# ND Politics



## jamartinmg2 (Oct 7, 2004)

I just wanted to throw a question out there to ponder..... Why is it that in presidential elections that ND normally goes republican, but when it comes to voting for congressmen and senators, the dems usually win hands down? Being as ND is a conservative-minded state, it has always interested me why that might be. I have my own opinions... most of them having to do with PORK barrel politics, but I am interested to hear what some of you guys think.


----------



## BigDaddy (Mar 4, 2002)

Good question with an easy answer. North Dakota as a whole is conservative. However, like all people, conservative want government services and funding. North Dakota leads or is near the top in the amount of federal funding that it receives relative to its contributions. The latest figure was $1.84. What this means is that North Dakota receives $1.84 of federal money for ever $1 that it pays in.

North Dakotans want that federal agricultural money, and those funds for highways, schools, and the military bases. That's why they send Democrats to Congress. At the same time, they spout those conservative themes about not paying taxes.

Conservative on one hand and taking federal money with the other. People want that federal money and quality government services, but they aren't willing to pay for them.

Hypocritical? You betcha.


----------



## Robert A. Langager (Feb 22, 2002)

I was wondering the same thing myself. Don't you remember Senator Dorgan's appearance in Farenheit 911?

RC


----------



## jamartinmg2 (Oct 7, 2004)

Didn't seem to even make a dent in his campaign either. I suppose he has been around for so long, that people buy into the theory that govt. funds and programs will disappear if he is not re-elected. Pretty much what BigDaddy outlines above. Well.... watch and see what happens in SD after the good Senator Daschle was defeated last evening, I guess.
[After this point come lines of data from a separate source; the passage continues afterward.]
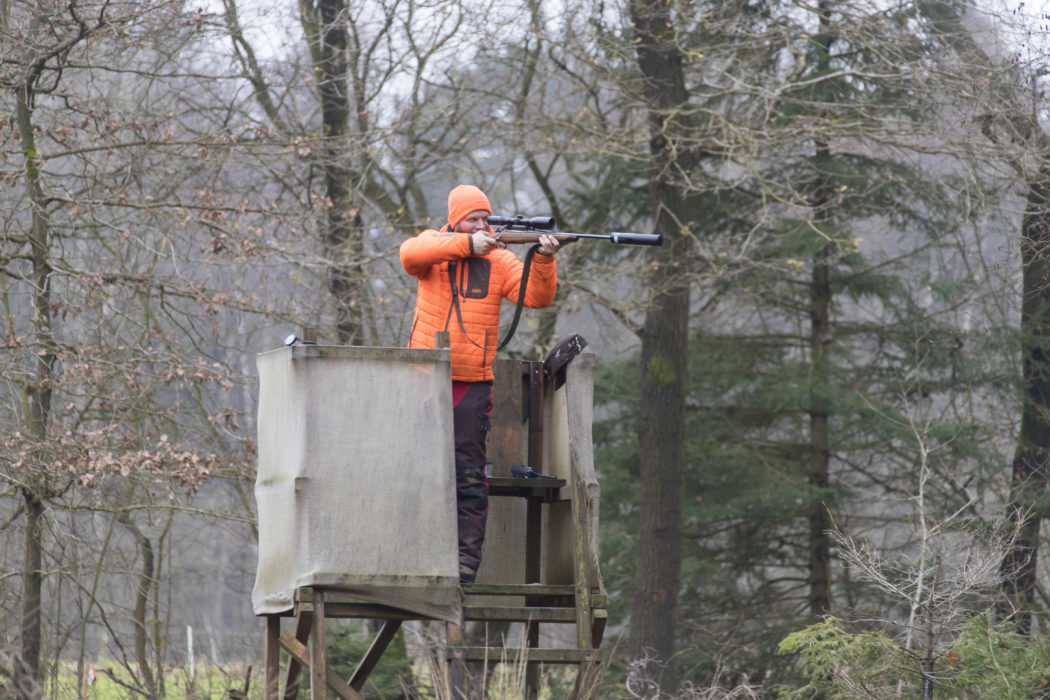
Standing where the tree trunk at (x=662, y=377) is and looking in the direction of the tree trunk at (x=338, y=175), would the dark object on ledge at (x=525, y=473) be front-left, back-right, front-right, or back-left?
front-left

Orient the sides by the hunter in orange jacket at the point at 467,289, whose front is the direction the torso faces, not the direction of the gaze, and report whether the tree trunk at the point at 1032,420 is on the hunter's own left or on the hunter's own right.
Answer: on the hunter's own left

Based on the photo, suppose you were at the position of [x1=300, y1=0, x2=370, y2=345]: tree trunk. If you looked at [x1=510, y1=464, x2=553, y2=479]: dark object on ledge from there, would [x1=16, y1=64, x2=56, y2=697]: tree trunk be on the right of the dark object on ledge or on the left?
right

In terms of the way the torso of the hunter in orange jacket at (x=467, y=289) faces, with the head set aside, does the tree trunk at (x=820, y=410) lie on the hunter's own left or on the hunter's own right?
on the hunter's own left

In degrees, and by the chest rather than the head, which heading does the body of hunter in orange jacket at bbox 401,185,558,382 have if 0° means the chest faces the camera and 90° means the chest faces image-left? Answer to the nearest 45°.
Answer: approximately 315°

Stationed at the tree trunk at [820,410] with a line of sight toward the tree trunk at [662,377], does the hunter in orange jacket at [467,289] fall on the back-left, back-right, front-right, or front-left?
front-left

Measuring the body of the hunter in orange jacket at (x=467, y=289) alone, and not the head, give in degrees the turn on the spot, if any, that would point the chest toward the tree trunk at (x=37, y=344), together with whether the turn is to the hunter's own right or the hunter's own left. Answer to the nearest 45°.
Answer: approximately 180°

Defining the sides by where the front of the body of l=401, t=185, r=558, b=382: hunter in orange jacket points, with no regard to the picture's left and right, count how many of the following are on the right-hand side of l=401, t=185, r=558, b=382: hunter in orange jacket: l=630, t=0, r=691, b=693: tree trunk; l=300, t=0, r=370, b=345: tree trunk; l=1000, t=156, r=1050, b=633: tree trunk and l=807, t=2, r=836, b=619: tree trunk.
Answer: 0

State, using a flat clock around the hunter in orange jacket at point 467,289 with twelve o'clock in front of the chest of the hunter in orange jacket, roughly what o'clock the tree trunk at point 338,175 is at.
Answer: The tree trunk is roughly at 7 o'clock from the hunter in orange jacket.
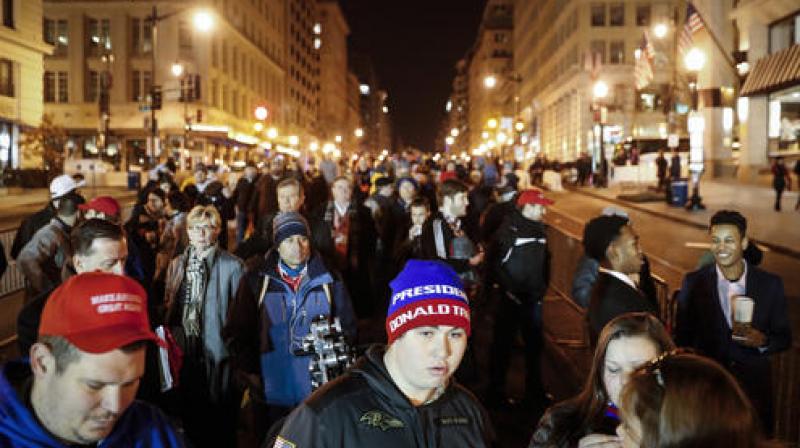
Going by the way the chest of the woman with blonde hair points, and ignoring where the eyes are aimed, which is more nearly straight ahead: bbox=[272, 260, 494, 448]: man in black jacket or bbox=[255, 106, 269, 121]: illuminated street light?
the man in black jacket

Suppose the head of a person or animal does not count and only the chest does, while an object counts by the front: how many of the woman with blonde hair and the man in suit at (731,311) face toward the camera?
2

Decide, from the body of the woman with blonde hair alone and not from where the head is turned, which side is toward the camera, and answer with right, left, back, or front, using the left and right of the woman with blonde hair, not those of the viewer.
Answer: front

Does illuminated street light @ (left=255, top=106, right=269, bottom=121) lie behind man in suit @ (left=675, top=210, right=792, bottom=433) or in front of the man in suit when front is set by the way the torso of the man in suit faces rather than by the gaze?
behind

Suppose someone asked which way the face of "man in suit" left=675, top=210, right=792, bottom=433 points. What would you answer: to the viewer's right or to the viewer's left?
to the viewer's left

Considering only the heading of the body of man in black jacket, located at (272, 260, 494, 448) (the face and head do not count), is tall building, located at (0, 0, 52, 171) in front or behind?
behind
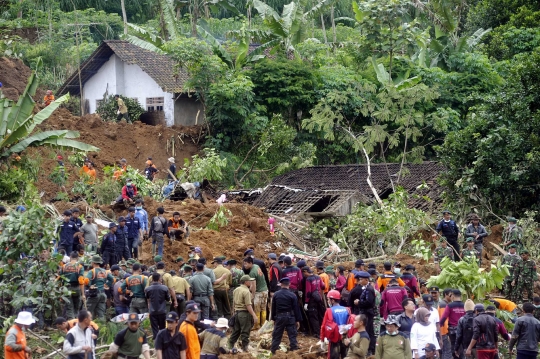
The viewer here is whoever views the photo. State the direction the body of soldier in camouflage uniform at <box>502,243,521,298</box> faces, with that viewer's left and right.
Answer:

The nice thing with SD, now, though is that they have a senator in the majority party, while ND has two guys from the minority.


----------



## 4CurlRedleg (Aug 31, 2003)

You can bet your left teste that most farmers will vote for the bacon that the three clowns bring here, many large corporate type farms are staying wealthy from the money of the middle class taxes.

Fargo is also very liberal and votes that way.

They are so close to Sota that they apparently are compelled to vote the same direction. :eyeroll:


----------